### Excerpted text
Tressler William Way (born April 18, 1990) is an American football punter for the Washington Commanders of the National Football League (NFL). He played college football at Oklahoma and was signed by the Chicago Bears as an undrafted free agent in 2013.

Early life
Born Tresslar William Way in Tulsa, Oklahoma, Way attended Union High School in Tulsa and graduated in 2008. While at Union High School, he played high school football for Union.

College career
Way attended the University of Oklahoma and redshirted his freshman season with the Oklahoma Sooners football team. He then played in 53 games from the 2009 to 2012 seasons. Way averaged 44.0 yards per punt with a career long of 85. Way switched to punter after an unsuccessful stint at kicker. Of Way's 250 punts, 91 went inside the 20, 71 were for 50 or more yards, and 36 were touchbacks. Way completed his bachelor's degree at Oklahoma in interdisciplinary studies in December 2012.
######
■ **Your task**
Extract the stretch of the punter biography from "Tressler William Way" through "football for Union.", copying it word for word. The lines that follow are not used for the task.
### Listed records
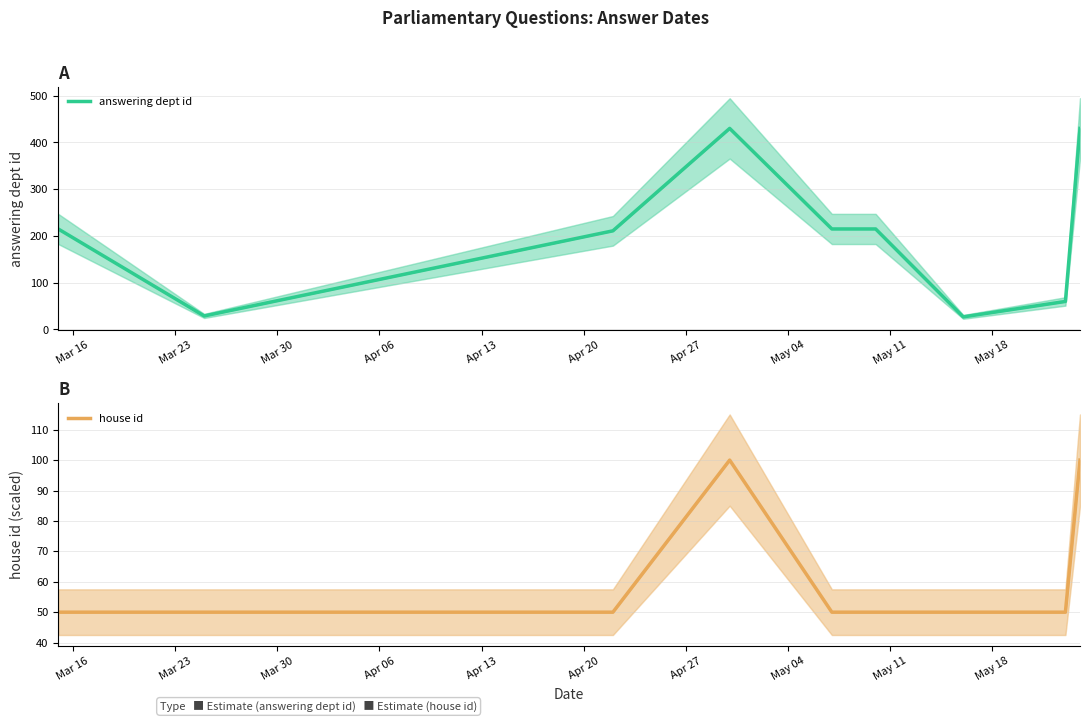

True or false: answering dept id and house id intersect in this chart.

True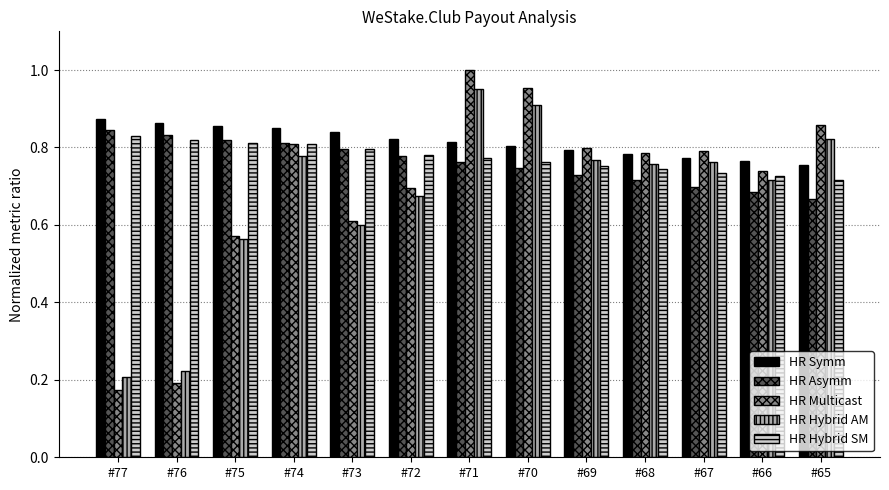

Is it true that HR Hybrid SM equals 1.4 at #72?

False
######
■ **Solution**
Tressler William Way (born April 18, 1990) is an American football punter for the Washington Commanders of the National Football League (NFL). He played college football at Oklahoma and was signed by the Chicago Bears as an undrafted free agent in 2013.

Early life
Born Tresslar William Way in Tulsa, Oklahoma, Way attended Union High School in Tulsa and graduated in 2008. While at Union High School, he played high school football for Union.